* _Texte du document_:
⟨

153    Or, selon la jurisprudence, la légalité d’un acte de l’Union doit être appréciée en fonction des éléments de fait et de droit existant à la date où l’acte a été adopté, de sorte que le Tribunal ne saurait substituer aux motifs invoqués pendant la procédure d’enquête d’autres motifs invoqués pour la première fois devant lui (voir, en ce sens, arrêt du 30 juin 2016, Jinan Meide Casting/Conseil, T‑424/13, EU:T:2016:378, point 150). Dès lors, le refus de divulguer les informations en cause ne saurait être justifié par un motif invoqué au cours de la procédure orale devant le Tribunal, à savoir la protection des intérêts commerciaux d’un concurrent de la requérante, comme la requérante l’a fait valoir à juste titre lors de l’audience.

154    Dès lors, il y a lieu de conclure que le règlement attaqué ne fait référence à aucune justification valable pour fonder le refus de communiquer les informations relatives au différentiel des prix de l’acide tartrique DL et de l’acide tartrique L+.

155    Il convient de relever que le différentiel des prix de l’acide tartrique L+ et de l’acide tartrique DL est un des éléments fondamentaux du calcul de la valeur normale de l’acide DL, l’autre étant la valeur de l’acide tartrique L+ construite sur la base des informations fournies par le producteur argentin. La requérante a fait valoir que, si elle avait reçu les informations relatives au différentiel des prix, elle aurait pu les comparer avec ses propres données pour s’assurer que le différentiel des prix était au moins cohérent avec ces données, ce qui lui aurait permis d’écarter l’existence d’erreurs significatives.

156    À cet égard, il est utile de rappeler que, selon la jurisprudence, le fait de disposer des calculs détaillés effectués par la Commission et des données utilisées pour ces calculs est, de manière générale, de nature à permettre aux parties intéressées de fournir des observations plus utiles pour leur défense. En effet, elles peuvent alors vérifier précisément la manière dont la Commission a utilisé ces données et les comparer à leurs propres calculs, ce qui est de nature à leur permettre d’identifier d’éventuelles erreurs de la part de la Commission qui seraient autrement indétectables. Au demeurant, la pratique des institutions montre qu’elles considèrent elles-mêmes que le fait, pour les parties intéressées, de disposer, en ce qui concerne la détermination de la marge de dumping, des calculs détaillés est de nature à leur permettre d’exercer utilement leurs droits de la défense (arrêt du 30 juin 2016, Jinan Meide Casting/Conseil, T‑424/13, EU:T:2016:378, point 208).

⟩

* _Liste des entrées_:

⟨

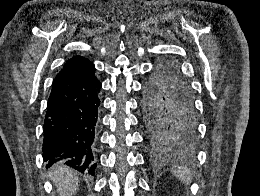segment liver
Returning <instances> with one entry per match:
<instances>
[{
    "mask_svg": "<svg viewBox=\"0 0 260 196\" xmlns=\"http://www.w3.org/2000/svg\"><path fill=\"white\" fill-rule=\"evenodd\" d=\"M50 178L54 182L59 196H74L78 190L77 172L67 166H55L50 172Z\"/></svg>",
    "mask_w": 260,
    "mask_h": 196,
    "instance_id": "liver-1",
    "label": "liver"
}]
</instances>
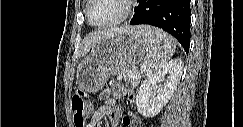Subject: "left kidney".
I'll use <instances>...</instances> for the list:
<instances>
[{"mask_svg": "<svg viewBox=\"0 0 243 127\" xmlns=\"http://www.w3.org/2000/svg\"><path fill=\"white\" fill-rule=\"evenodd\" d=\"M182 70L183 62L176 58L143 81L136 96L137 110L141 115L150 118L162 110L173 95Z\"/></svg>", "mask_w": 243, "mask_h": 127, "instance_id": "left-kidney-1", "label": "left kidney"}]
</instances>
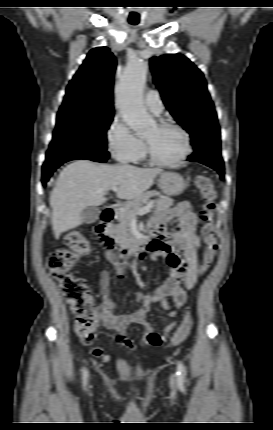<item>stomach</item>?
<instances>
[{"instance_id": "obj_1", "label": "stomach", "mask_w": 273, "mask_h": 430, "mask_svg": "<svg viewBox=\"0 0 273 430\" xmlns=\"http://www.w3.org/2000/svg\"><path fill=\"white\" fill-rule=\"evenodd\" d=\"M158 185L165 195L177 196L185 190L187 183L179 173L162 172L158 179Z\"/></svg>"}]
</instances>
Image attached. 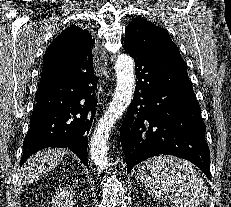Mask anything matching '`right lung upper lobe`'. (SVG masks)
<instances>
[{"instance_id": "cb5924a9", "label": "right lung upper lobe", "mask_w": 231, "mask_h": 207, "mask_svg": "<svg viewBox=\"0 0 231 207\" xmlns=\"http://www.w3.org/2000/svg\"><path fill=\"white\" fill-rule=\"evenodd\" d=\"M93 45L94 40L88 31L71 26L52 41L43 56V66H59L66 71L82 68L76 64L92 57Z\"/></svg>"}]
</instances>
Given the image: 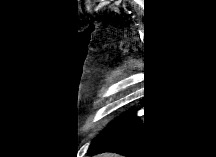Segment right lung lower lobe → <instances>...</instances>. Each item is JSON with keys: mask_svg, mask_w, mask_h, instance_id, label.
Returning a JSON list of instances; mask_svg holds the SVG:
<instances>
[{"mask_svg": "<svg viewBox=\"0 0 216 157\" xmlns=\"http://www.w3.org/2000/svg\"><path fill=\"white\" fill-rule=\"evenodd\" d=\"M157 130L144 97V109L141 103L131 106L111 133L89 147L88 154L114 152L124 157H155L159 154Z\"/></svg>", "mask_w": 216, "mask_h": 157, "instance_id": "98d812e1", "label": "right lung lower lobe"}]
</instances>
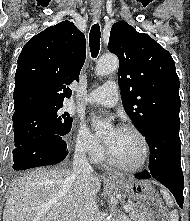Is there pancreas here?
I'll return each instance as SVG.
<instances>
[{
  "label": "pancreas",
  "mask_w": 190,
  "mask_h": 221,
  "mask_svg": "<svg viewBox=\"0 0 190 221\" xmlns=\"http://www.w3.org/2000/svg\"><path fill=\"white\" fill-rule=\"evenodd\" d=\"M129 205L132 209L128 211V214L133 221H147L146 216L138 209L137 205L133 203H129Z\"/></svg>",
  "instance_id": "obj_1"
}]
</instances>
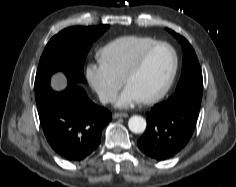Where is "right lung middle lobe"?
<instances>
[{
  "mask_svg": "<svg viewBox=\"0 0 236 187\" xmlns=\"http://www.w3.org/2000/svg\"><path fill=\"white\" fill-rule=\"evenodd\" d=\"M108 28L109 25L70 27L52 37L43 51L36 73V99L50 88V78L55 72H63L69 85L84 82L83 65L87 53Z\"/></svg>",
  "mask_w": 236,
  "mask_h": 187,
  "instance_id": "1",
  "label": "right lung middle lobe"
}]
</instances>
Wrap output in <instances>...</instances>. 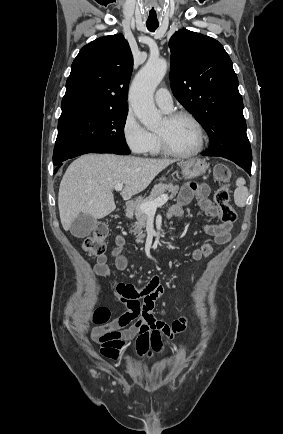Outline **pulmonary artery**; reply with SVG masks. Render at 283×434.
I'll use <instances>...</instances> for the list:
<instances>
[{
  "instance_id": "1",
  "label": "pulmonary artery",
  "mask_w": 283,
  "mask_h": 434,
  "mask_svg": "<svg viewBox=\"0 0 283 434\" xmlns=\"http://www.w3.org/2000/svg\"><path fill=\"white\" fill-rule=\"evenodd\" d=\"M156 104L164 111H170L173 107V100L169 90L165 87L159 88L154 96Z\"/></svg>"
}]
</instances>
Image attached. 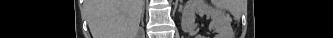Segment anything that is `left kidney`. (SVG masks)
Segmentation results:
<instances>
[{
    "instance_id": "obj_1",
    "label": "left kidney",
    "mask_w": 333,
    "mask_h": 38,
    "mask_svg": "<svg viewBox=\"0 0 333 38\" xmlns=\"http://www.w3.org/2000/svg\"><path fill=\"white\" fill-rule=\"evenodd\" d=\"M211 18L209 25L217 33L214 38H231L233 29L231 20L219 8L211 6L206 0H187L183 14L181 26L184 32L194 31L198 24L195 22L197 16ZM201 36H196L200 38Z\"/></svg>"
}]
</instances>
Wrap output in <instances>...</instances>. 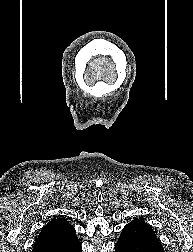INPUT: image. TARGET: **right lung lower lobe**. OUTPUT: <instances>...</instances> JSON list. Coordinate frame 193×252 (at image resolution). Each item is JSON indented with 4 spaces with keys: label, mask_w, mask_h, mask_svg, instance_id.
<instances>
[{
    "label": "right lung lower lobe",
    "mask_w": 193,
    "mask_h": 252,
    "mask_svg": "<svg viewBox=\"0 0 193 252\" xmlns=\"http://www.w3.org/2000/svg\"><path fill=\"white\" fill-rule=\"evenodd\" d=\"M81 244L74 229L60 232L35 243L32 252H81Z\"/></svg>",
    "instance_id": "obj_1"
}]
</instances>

⟩
⟨

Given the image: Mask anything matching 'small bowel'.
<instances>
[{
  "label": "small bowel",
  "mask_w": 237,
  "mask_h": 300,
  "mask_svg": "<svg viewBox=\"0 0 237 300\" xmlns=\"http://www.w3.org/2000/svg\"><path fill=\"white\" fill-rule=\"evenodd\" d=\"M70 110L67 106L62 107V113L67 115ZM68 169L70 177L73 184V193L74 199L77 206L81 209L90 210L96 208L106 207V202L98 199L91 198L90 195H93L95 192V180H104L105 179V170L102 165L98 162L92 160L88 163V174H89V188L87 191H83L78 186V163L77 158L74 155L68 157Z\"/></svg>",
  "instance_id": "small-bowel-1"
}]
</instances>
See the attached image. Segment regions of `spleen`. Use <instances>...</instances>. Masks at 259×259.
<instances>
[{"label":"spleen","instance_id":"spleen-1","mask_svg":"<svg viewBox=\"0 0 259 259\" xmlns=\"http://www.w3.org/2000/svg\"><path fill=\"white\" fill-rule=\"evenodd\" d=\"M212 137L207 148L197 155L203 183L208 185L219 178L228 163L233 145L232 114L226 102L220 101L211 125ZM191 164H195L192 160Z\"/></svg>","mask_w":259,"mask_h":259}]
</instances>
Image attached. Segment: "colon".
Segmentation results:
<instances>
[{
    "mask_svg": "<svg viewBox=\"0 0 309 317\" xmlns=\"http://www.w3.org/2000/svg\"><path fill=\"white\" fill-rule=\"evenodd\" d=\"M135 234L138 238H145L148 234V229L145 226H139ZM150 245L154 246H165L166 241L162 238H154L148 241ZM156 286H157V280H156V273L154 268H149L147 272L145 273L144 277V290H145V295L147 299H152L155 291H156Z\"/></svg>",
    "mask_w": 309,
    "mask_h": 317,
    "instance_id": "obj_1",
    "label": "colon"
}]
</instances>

⟩
⟨

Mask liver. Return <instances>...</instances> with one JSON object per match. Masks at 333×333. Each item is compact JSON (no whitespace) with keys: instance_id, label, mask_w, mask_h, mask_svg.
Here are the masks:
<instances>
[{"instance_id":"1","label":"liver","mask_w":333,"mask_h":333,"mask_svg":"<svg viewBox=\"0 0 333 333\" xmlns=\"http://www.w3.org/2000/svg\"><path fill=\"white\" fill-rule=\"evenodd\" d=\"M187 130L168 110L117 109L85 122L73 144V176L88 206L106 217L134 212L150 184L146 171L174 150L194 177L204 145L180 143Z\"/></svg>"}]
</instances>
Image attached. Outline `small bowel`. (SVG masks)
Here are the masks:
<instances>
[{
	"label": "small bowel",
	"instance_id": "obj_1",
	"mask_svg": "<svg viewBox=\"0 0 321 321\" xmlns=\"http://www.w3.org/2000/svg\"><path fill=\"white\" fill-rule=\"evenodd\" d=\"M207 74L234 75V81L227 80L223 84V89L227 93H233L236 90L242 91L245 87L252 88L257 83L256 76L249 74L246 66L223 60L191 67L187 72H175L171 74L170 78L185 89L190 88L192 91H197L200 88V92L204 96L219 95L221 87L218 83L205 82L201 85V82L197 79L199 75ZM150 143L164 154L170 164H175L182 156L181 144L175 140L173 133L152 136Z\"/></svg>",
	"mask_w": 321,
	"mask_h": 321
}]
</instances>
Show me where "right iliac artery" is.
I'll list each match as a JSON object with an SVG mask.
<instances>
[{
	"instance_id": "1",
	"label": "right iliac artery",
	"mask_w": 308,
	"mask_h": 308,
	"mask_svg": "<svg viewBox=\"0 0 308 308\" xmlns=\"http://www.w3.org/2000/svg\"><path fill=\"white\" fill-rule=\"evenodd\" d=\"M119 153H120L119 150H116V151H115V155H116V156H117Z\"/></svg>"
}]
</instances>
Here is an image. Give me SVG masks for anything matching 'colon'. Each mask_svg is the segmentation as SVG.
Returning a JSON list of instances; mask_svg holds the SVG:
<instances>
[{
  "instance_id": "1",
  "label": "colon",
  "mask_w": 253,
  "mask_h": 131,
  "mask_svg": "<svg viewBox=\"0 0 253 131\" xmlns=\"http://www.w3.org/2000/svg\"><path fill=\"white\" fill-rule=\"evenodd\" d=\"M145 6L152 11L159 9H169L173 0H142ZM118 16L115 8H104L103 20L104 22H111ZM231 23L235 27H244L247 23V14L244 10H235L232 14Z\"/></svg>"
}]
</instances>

⟩

* _Consigne écrite_: Recopiez l'extrait de l'arrêt de « 154    Dès lors, il » à « l’existence d’erreurs significatives. » en remplaçant « producteur argentin » par « fabricant argentin ».

* _Réponse écrite_:
154    Dès lors, il y a lieu de conclure que le règlement attaqué ne fait référence à aucune justification valable pour fonder le refus de communiquer les informations relatives au différentiel des prix de l’acide tartrique DL et de l’acide tartrique L+.

155    Il convient de relever que le différentiel des prix de l’acide tartrique L+ et de l’acide tartrique DL est un des éléments fondamentaux du calcul de la valeur normale de l’acide DL, l’autre étant la valeur de l’acide tartrique L+ construite sur la base des informations fournies par le fabricant argentin. La requérante a fait valoir que, si elle avait reçu les informations relatives au différentiel des prix, elle aurait pu les comparer avec ses propres données pour s’assurer que le différentiel des prix était au moins cohérent avec ces données, ce qui lui aurait permis d’écarter l’existence d’erreurs significatives.